(People or hands in pictures, with joints)
------------------------------------------------------------------------

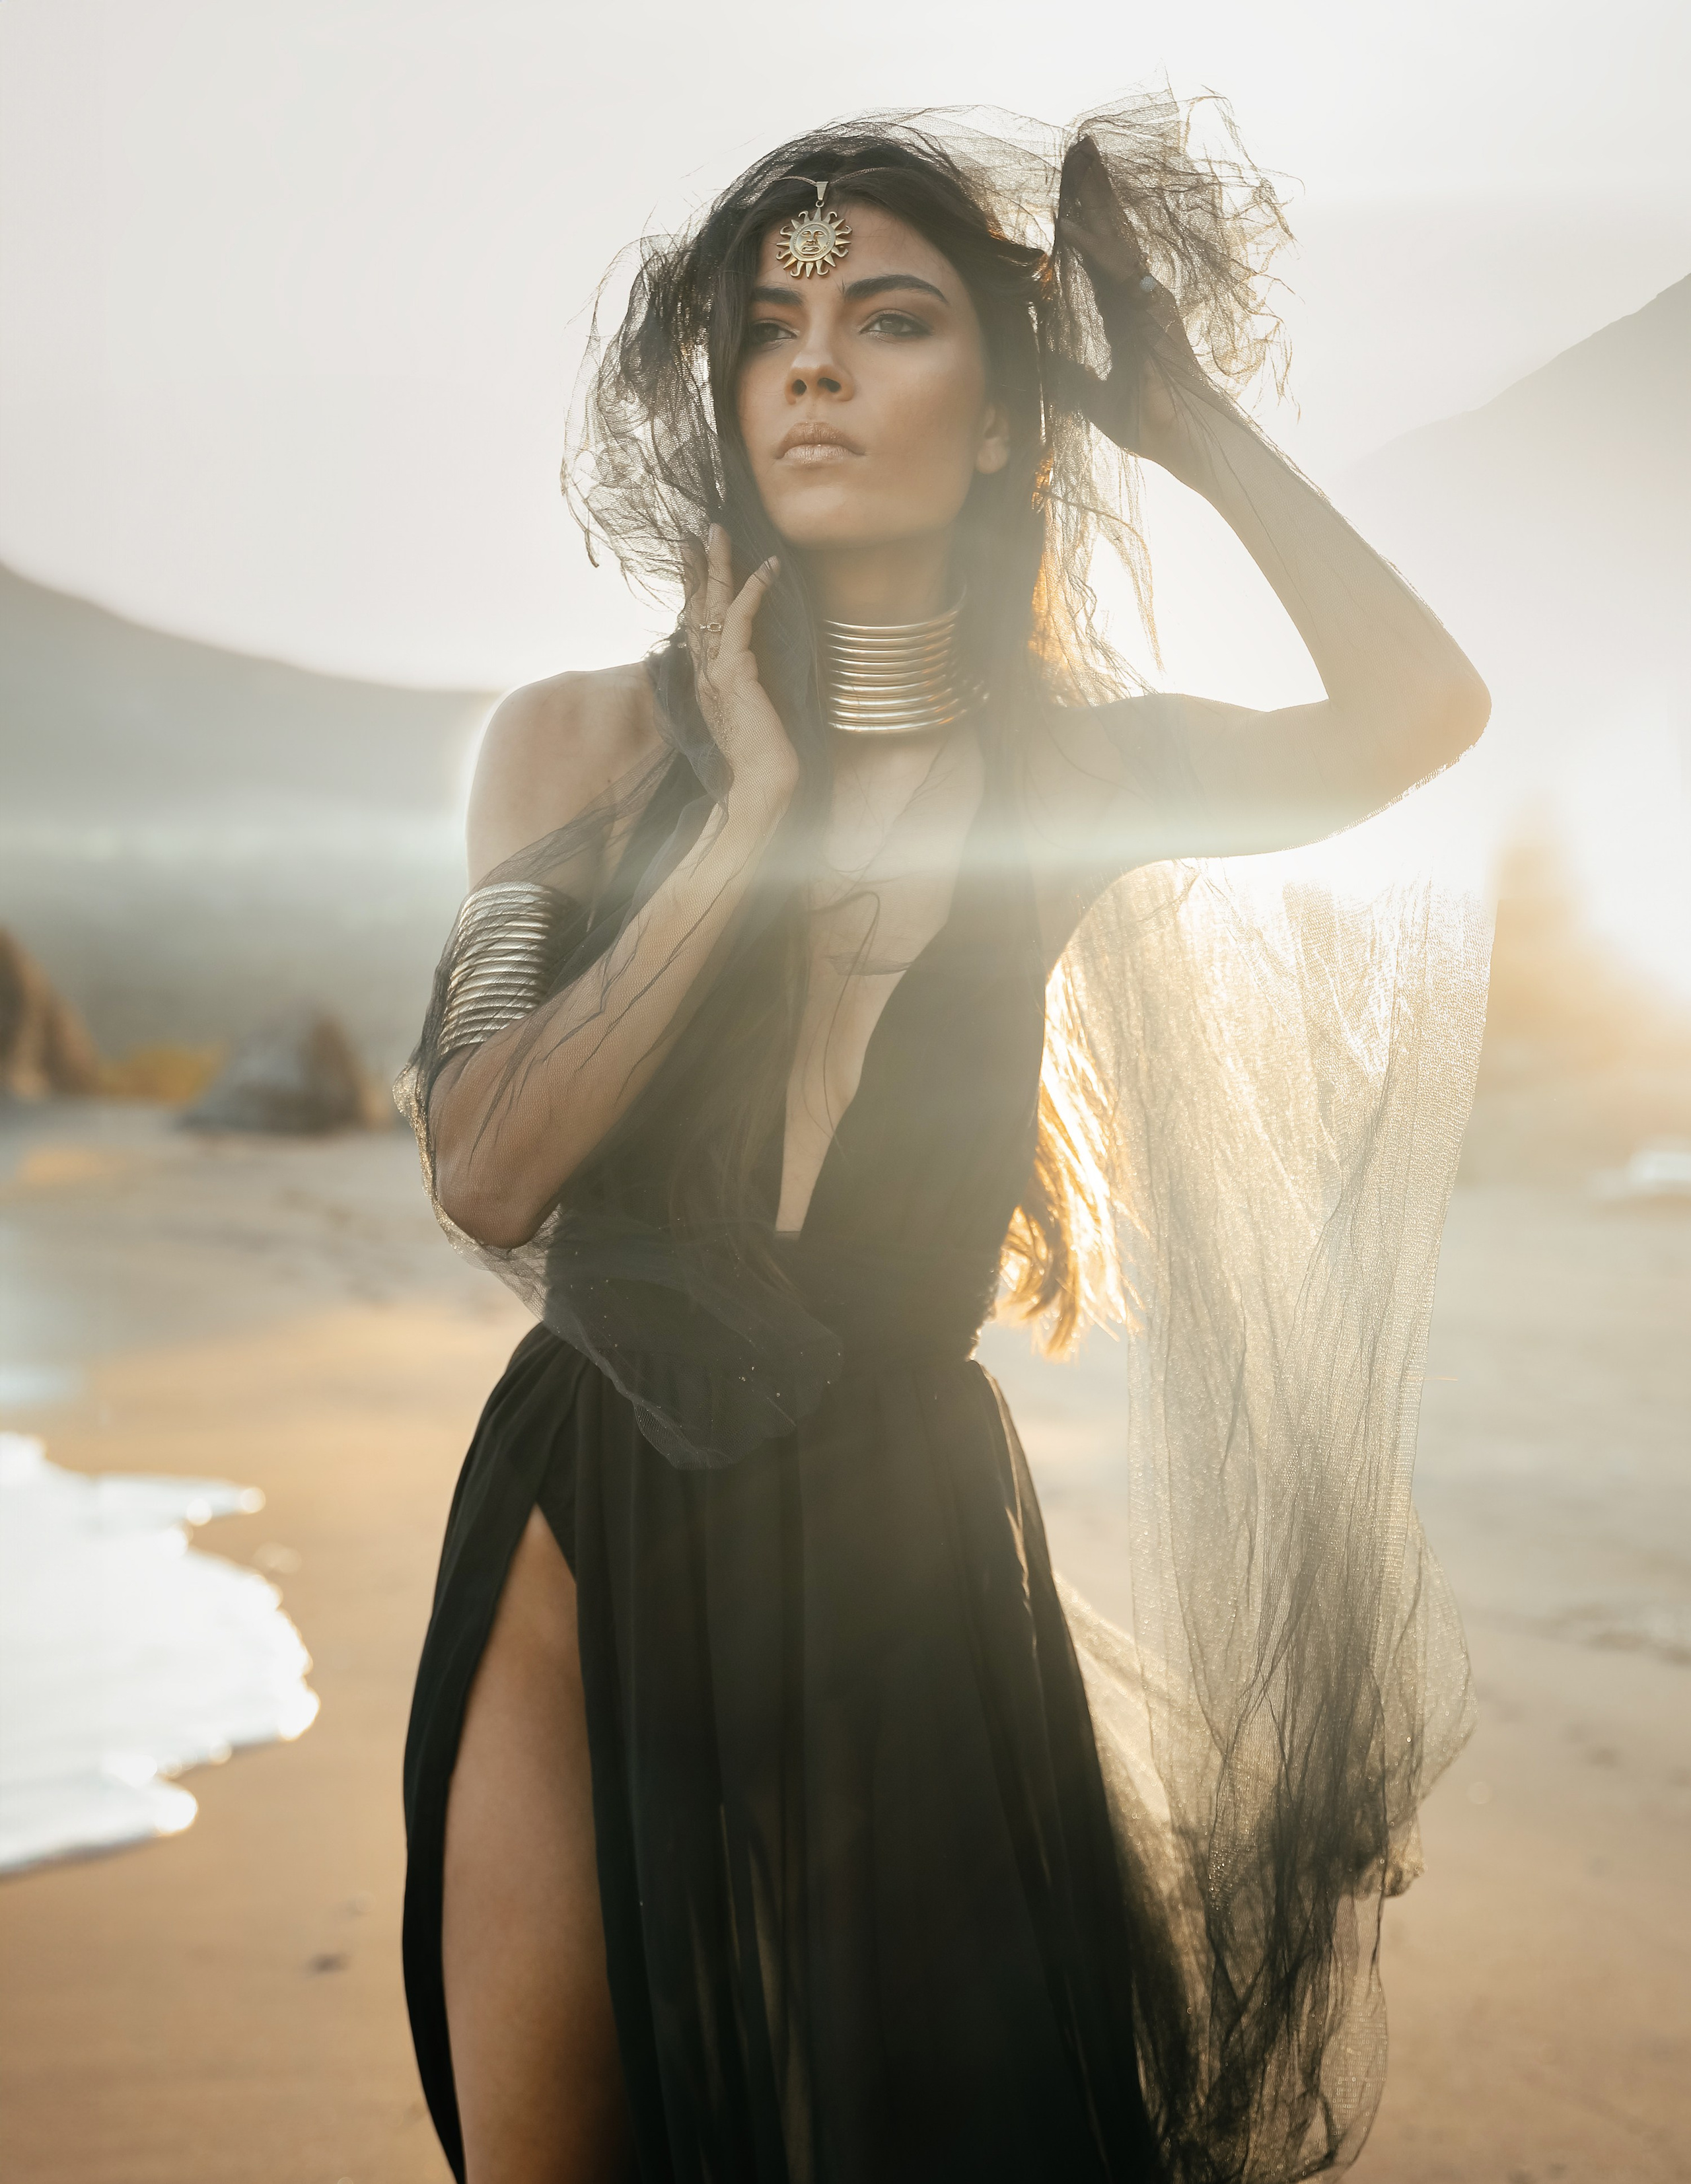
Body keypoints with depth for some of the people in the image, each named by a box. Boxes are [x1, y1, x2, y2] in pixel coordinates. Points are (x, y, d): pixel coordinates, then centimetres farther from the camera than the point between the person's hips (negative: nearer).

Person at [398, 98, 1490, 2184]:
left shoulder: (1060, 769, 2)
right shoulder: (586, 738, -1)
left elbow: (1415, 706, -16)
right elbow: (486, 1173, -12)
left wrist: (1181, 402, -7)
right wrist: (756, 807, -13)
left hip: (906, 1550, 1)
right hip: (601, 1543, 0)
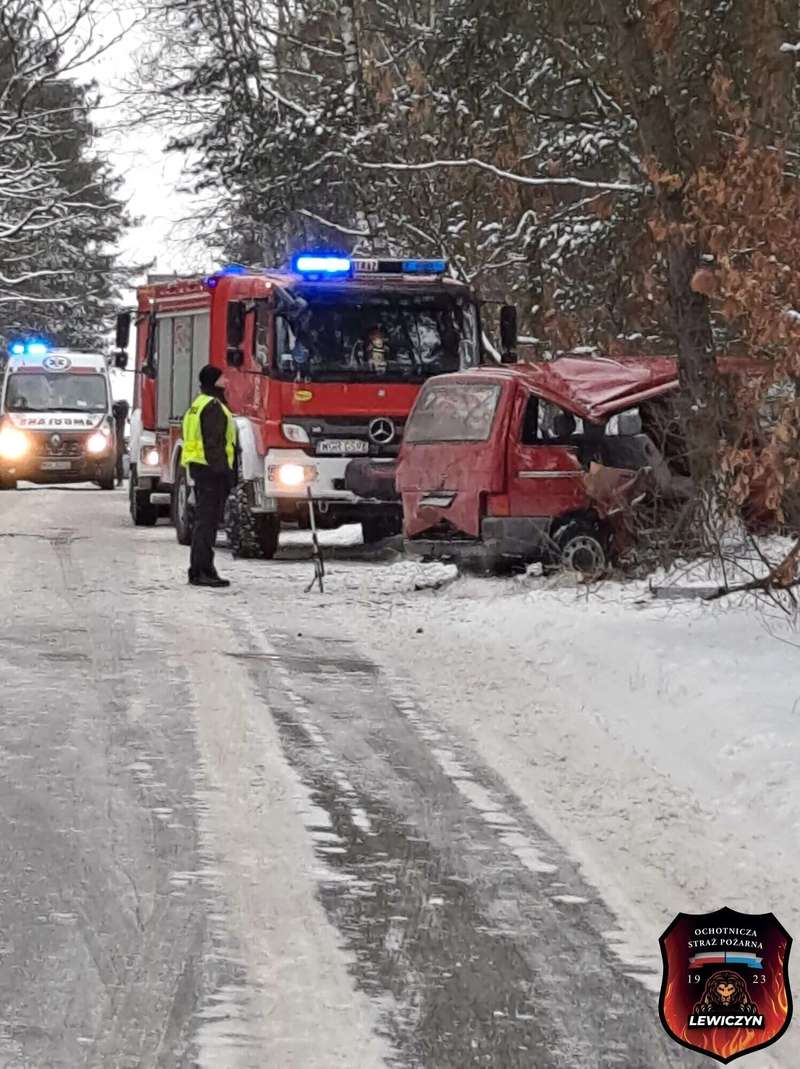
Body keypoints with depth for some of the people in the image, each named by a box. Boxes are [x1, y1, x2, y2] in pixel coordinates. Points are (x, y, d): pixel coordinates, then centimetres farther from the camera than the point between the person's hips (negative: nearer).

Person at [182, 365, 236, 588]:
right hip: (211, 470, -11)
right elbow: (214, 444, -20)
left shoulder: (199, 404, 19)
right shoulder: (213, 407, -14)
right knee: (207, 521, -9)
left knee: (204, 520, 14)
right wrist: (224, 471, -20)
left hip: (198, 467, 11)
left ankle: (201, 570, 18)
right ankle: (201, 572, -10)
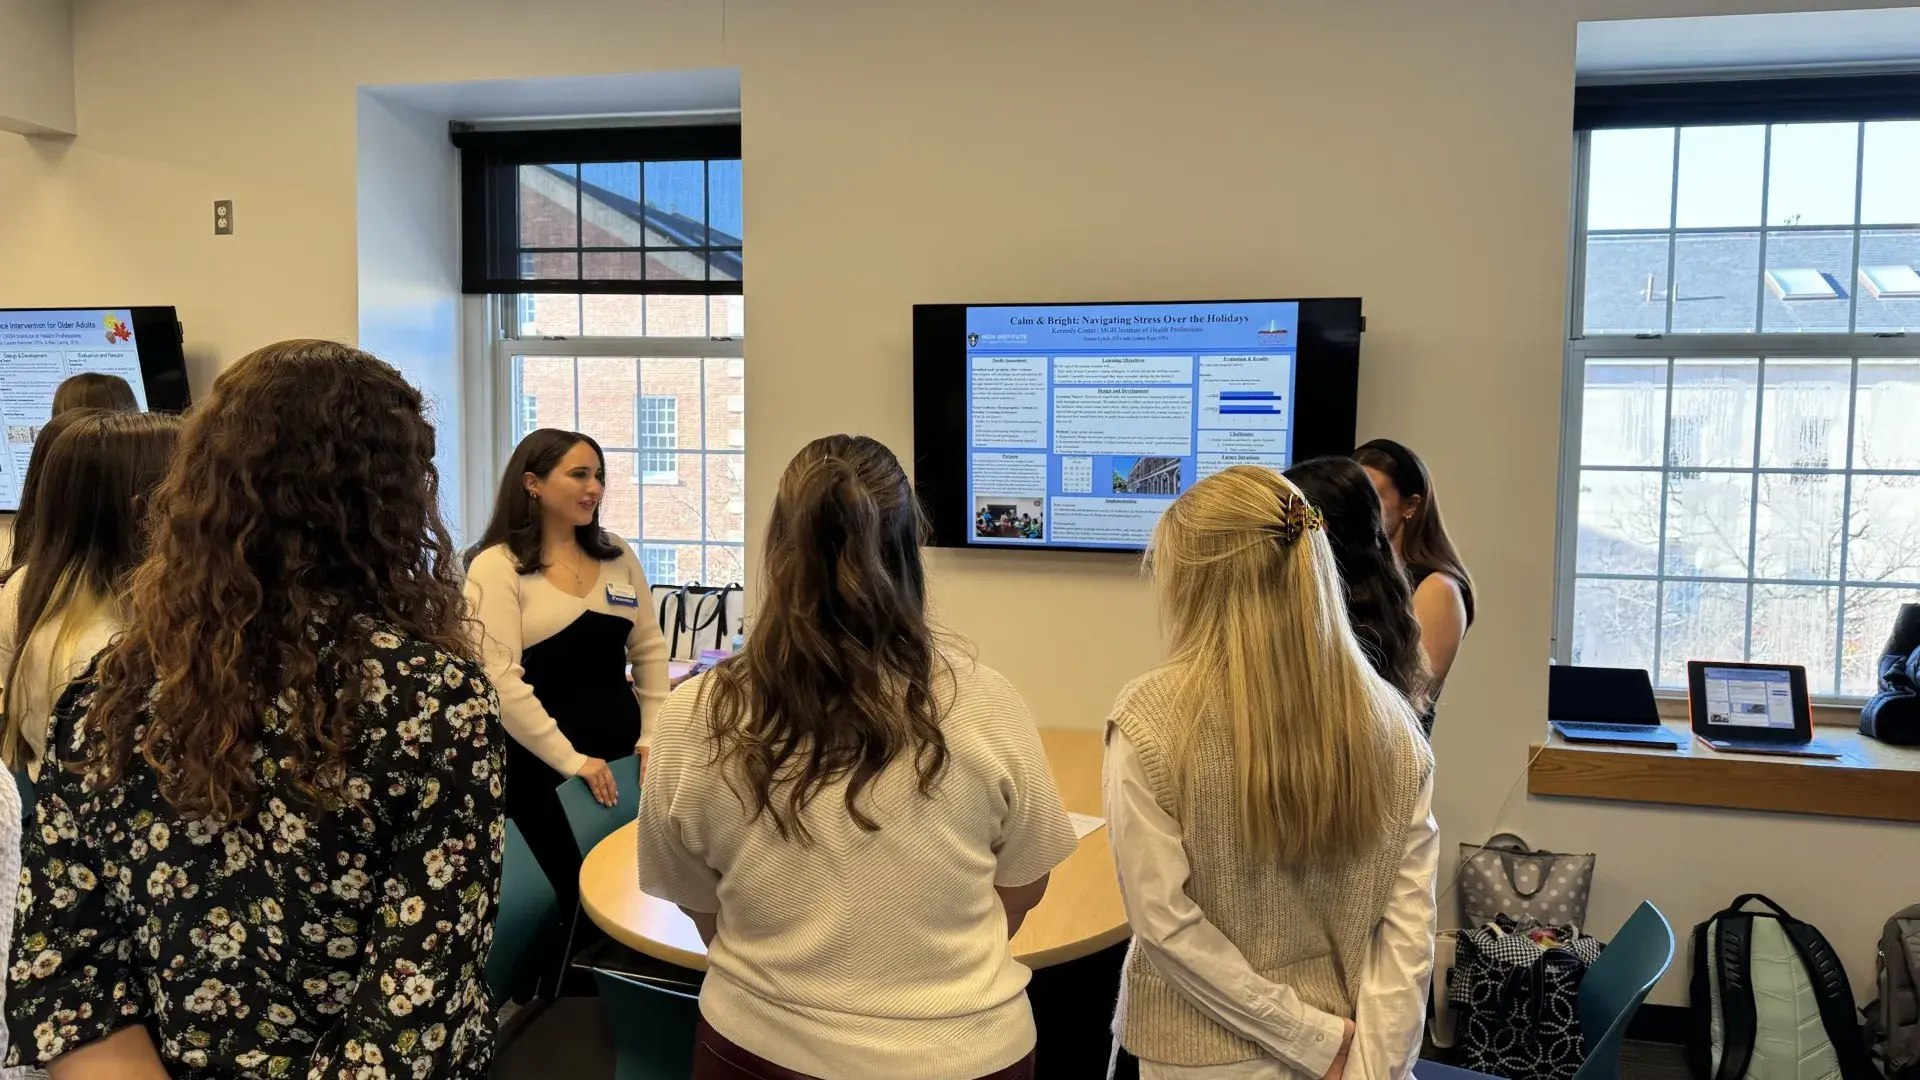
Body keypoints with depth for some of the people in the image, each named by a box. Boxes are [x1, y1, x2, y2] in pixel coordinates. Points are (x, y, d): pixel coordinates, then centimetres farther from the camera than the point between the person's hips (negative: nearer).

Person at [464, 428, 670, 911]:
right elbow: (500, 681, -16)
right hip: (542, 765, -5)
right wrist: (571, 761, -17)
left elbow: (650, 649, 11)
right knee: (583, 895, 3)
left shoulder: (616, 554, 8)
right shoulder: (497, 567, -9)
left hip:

------------------------------------------------------------------------

Copy out every line of the entries above, word for word and with the same line breaks, but leave out the pictures.

▶ Exercise response
Body keypoints with depth for some of the people in the image, each named by a box. Boxes are [x1, y1, x2, y2] in pixel coordinates. Points are (x, y, d): pixel coordinates, then centimetres farther from the camera than the point between the person's hips (negative: nearer).

Person at [398, 98, 1490, 2184]:
left shoulder: (1060, 769, 2)
right shoulder: (586, 738, -1)
left elbow: (1415, 706, -16)
right elbow: (486, 1173, -12)
left wrist: (1181, 402, -7)
right wrist: (756, 807, -13)
left hip: (906, 1550, 1)
right hip: (601, 1543, 0)
Body keypoints with depth for some of the people in the image, each named by a box. Boxes are [x1, y1, x2, y2] in pixel coordinates. Points are (x, y, d): pixel coordinates, then centimetres farther from the camera than the point between the person's hips (negative: nearer).

Person at [182, 365, 236, 588]:
right hip: (211, 470, -11)
right elbow: (214, 444, -20)
left shoulder: (199, 404, 19)
right shoulder: (213, 407, -14)
right knee: (207, 521, -9)
left knee: (204, 520, 14)
right wrist: (224, 471, -20)
left hip: (198, 467, 11)
left ankle: (201, 570, 18)
right ankle: (201, 572, -10)
Body keypoints with depth for some of the people in the image, each named by a box. Boxes are [x1, y1, x2, y2] in pixel coordinates. Points are (x, y, d): pixel coordinates, then centimetres farther from the camera than the point between the person's hips (negative: nearer).

Person at [464, 428, 670, 911]:
right elbow: (500, 681, -16)
right hip: (542, 765, -5)
right wrist: (571, 761, -17)
left elbow: (650, 649, 11)
right knee: (583, 895, 3)
left shoulder: (616, 554, 8)
right shoulder: (497, 567, -9)
left hip:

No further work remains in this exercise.